Composition: History & Theory: 1865 - 1899
In Professing Literature: An Institutional History (1987), Gerald Graff explains that English in the 1860s still meant elocution and rhetoric. Because students would enter the fields of politics and law where oratorical powers were essential, English classes taught elocution. In addition, writing competitions were tied to oratory. “Yale students were relieved from recitation once a week to read their compositions out loud” and engage in disputes,” Graff explains, “The president commented on students’ performance and manner of delivery (43). In 1865, the study of English literature evolved from oratory and elocution to composition. Harvard introduced a course in “reading English aloud” which later changed into a composition requirement (44). Literary Societies: English literature was first introduced by literary societies and their libraries. In these literary societies, students debated public and cultural issues of their time such as their religious doubts (45). The Waning of Oratorical Culture: One of the most famous people to revitalize elocution was Hiram Corson. He believed that “what is needed is not more talk about literature, but the literature itself” (47). In addition, Corson highlighted that the only means of capturing the spiritual essence of a poem was through reading it out loud (48). The second promoter of literary elocution was Robert Cumnock. He was, as his students described him, not interested in public issues at that time but with the literature of an earlier age (50).

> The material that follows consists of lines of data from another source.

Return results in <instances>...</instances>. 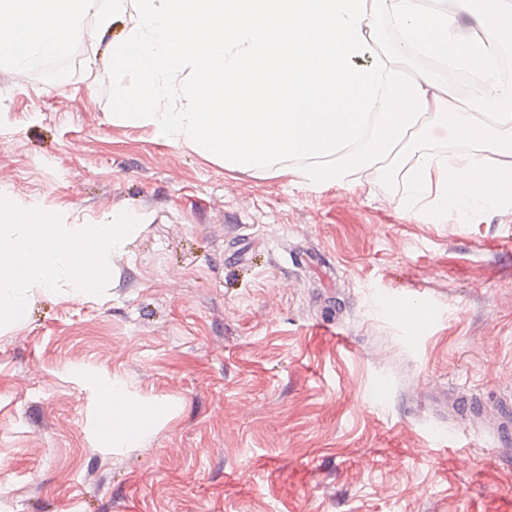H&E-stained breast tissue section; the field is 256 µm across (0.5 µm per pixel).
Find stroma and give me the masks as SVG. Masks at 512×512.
Instances as JSON below:
<instances>
[{
  "label": "stroma",
  "instance_id": "obj_1",
  "mask_svg": "<svg viewBox=\"0 0 512 512\" xmlns=\"http://www.w3.org/2000/svg\"><path fill=\"white\" fill-rule=\"evenodd\" d=\"M106 63L85 36L35 72L0 64V196L140 220L103 294L34 290L0 327V512H512V213L427 224L393 182L226 169L114 117L113 85L142 80ZM91 374L160 405L146 440L91 433Z\"/></svg>",
  "mask_w": 512,
  "mask_h": 512
}]
</instances>
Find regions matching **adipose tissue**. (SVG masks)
<instances>
[{
	"label": "adipose tissue",
	"instance_id": "ef3b65f1",
	"mask_svg": "<svg viewBox=\"0 0 512 512\" xmlns=\"http://www.w3.org/2000/svg\"><path fill=\"white\" fill-rule=\"evenodd\" d=\"M460 0H0V60L25 73L63 52L95 12L109 66L137 73L142 94L117 85L115 115L154 126L172 144L223 156L230 169L264 170L301 187L361 185L401 173L408 210L433 224H478L512 213V0H477L463 26ZM131 25L111 40L114 17ZM394 50L374 55L376 25ZM436 62L405 71L408 59ZM477 74L481 95L461 101L437 72ZM181 78L180 106L168 102ZM450 129L464 150L435 149L431 129ZM111 403L95 436L124 448L146 437L150 400L119 380L86 385Z\"/></svg>",
	"mask_w": 512,
	"mask_h": 512
}]
</instances>
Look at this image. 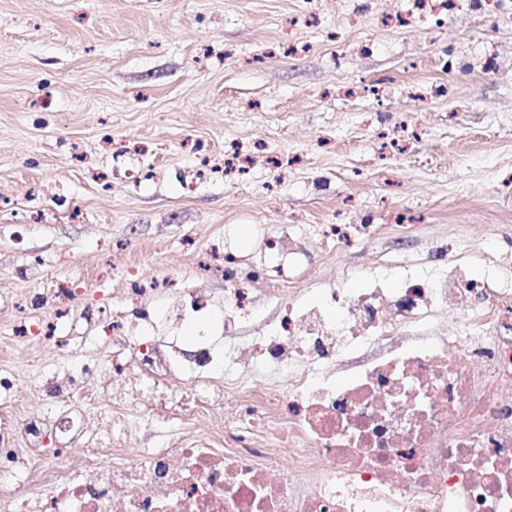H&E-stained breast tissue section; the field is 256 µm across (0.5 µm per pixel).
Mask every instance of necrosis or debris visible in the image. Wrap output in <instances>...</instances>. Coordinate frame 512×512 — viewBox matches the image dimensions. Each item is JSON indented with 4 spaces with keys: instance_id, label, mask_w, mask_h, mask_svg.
<instances>
[{
    "instance_id": "1",
    "label": "necrosis or debris",
    "mask_w": 512,
    "mask_h": 512,
    "mask_svg": "<svg viewBox=\"0 0 512 512\" xmlns=\"http://www.w3.org/2000/svg\"><path fill=\"white\" fill-rule=\"evenodd\" d=\"M240 265L224 255L228 327L257 318ZM273 295L282 311L266 335L231 357L201 349L194 362L206 376L226 360L244 372L259 363L287 375V387H240L218 437L190 448L163 438L133 458L117 417L52 458L38 455L43 434L81 418L27 422L22 448L0 427V512H512L511 288L475 281L461 263L433 281L399 257L365 287L332 285L309 304ZM450 302L462 326L434 328L436 307ZM63 323L80 327L64 344L112 336L140 367L157 346L180 353L156 322L119 310L104 326L58 307L11 331L28 343Z\"/></svg>"
}]
</instances>
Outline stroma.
<instances>
[{"instance_id":"stroma-1","label":"stroma","mask_w":512,"mask_h":512,"mask_svg":"<svg viewBox=\"0 0 512 512\" xmlns=\"http://www.w3.org/2000/svg\"><path fill=\"white\" fill-rule=\"evenodd\" d=\"M396 14L410 26H385ZM230 140L301 161L198 174L199 152L221 163ZM325 224L364 230L339 245ZM285 228L307 246L287 284L304 301L401 253L437 275L456 240L473 277L512 281V0L420 15L413 0H0V366L17 391L0 417L41 415L44 373L104 369L121 349L15 342L19 297L92 314L133 278H169L150 316L195 294L220 307L204 254L261 266ZM70 396L92 416L150 417L89 378Z\"/></svg>"}]
</instances>
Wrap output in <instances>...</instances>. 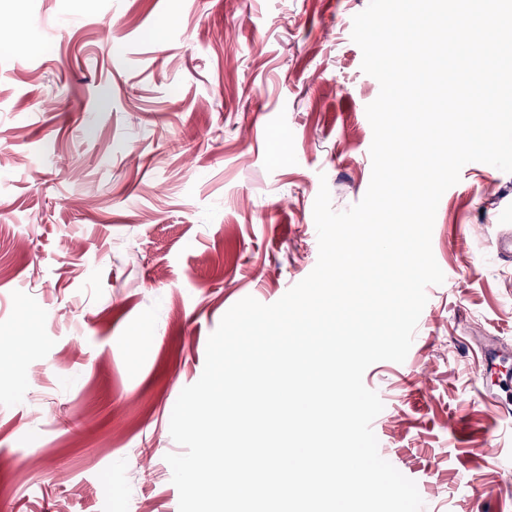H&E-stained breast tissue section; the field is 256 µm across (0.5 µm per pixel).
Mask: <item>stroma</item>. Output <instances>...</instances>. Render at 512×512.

Due to the fact that the teachers who taught the Classics were the same ones to teach English literature in the preprofessional era, the class routine was the same. Just like the Classics, literature was subordinate with grammar, rhetoric and logic. The recitation method remained in force. However, the surrounding literary culture provided an enlivening context for the English courses (36). In the English classes of the 1890s, students “passed through four years of a college course without once hearing from the lips of an instructor in the class-room the name of a single English author or the title of a single English classic” (37). Women were encouraged to pursue subjects such as English literature because it was considered a feminine preoccupation. They were also encouraged to avoid tackling masculine subjects such as mathematics, Greek and sciences. It was believed that “women’s minds were incapable of rigorous intellectual tasks” which explains the high number of female writers in the nineteenth century (37). An English class included: a grammar lesson, calling for the meaning of words, the connection of clauses, biography, historical facts, etc. In other words, students studied literary texts in a historical, linguistic manner. Among the first to deviate from the traditional pedagogical practices to the other extreme of impressionism was Lowell. He drew upon his knowledge and familiarity with the text in class and neglected to attend faculty meetings or read students’ papers.